__DIRECTIONS FOR THIS TASK__: Find each line in the records that contains the string "revolveType" and copy it out. Treat uppercase and lowercase letters as different.

__SOURCE MATERIAL__:

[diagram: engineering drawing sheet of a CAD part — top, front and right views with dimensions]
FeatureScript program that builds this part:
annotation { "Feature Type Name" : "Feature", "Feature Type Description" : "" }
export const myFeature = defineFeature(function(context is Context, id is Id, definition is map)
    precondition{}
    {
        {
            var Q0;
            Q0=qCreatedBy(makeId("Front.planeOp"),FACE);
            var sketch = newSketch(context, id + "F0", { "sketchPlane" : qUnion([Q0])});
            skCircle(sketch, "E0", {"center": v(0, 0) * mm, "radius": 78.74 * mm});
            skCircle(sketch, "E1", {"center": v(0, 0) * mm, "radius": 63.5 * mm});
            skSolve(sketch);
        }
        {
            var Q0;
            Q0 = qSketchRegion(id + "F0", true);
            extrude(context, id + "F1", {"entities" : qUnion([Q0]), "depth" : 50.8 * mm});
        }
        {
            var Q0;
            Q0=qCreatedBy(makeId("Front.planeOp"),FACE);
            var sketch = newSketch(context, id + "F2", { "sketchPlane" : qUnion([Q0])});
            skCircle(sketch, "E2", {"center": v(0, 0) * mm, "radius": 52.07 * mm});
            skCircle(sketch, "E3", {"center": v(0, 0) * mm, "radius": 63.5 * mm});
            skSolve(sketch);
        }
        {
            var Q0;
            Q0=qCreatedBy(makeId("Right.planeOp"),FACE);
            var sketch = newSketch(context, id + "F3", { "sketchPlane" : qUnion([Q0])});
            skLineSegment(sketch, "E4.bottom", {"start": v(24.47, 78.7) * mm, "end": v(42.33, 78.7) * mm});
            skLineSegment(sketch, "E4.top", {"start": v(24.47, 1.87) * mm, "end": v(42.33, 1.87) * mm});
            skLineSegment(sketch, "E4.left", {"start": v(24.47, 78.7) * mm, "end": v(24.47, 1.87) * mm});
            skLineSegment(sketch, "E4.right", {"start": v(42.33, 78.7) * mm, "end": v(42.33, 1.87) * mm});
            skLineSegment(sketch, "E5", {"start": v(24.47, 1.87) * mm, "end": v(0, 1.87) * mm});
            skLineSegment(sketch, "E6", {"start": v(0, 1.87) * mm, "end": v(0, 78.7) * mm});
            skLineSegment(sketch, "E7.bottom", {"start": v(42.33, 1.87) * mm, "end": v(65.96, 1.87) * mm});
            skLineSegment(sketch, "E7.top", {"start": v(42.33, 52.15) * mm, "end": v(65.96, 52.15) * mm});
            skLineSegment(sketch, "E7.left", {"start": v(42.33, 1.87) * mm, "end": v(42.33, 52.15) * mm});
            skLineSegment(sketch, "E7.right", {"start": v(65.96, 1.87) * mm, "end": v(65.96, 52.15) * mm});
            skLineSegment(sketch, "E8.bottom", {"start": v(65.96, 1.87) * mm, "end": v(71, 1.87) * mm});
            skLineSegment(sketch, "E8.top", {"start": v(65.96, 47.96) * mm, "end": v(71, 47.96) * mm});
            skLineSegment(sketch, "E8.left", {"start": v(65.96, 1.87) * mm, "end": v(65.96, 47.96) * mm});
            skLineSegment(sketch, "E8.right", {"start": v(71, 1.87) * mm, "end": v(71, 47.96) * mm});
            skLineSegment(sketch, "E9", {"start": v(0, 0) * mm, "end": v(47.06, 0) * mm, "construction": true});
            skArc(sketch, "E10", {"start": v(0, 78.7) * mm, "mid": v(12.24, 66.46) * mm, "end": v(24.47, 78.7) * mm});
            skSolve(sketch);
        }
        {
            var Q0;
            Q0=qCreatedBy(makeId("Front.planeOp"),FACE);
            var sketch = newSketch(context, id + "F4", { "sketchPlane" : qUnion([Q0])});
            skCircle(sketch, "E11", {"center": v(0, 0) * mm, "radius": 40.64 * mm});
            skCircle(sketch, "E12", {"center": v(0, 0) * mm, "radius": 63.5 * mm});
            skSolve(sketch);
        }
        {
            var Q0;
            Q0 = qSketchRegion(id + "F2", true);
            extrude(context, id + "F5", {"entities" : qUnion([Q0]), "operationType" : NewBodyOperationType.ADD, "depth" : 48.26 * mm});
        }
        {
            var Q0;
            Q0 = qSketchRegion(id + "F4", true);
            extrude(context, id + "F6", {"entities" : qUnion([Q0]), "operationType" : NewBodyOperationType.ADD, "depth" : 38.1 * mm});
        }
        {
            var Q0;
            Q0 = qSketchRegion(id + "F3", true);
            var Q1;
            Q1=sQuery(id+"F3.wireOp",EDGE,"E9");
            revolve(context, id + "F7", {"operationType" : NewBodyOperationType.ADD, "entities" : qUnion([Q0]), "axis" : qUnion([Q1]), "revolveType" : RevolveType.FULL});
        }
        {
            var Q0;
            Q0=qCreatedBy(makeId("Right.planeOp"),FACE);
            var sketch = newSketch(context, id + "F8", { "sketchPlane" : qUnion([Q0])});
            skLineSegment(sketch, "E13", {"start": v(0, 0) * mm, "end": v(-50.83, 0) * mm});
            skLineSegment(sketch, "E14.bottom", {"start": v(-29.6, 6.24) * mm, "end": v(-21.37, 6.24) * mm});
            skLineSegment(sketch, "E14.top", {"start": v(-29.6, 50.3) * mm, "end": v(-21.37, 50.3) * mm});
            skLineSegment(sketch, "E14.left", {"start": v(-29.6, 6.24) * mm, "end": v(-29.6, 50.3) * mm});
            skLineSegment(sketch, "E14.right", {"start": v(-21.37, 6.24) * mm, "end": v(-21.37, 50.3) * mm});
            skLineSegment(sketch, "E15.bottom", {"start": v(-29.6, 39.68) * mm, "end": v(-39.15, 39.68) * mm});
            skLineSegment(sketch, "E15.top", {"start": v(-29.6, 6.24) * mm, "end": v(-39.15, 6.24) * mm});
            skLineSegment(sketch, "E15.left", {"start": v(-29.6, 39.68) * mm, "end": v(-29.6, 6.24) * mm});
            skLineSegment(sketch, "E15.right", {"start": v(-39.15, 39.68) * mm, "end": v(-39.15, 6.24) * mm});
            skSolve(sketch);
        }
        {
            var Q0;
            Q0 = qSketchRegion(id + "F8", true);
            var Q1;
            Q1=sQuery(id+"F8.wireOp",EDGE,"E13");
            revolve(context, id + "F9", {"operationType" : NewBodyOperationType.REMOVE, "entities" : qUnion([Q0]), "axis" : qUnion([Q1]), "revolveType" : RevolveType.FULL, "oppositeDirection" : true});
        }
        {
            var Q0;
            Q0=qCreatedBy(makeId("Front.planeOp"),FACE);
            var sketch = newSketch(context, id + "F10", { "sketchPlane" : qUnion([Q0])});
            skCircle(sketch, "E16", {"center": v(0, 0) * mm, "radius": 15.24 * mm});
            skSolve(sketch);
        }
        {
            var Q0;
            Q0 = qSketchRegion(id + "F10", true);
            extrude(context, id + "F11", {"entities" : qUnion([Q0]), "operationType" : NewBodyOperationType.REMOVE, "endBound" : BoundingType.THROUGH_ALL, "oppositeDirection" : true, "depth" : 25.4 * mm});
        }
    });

__FULL SOLUTION__:
            revolve(context, id + "F7", {"operationType" : NewBodyOperationType.ADD, "entities" : qUnion([Q0]), "axis" : qUnion([Q1]), "revolveType" : RevolveType.FULL});
            revolve(context, id + "F9", {"operationType" : NewBodyOperationType.REMOVE, "entities" : qUnion([Q0]), "axis" : qUnion([Q1]), "revolveType" : RevolveType.FULL, "oppositeDirection" : true});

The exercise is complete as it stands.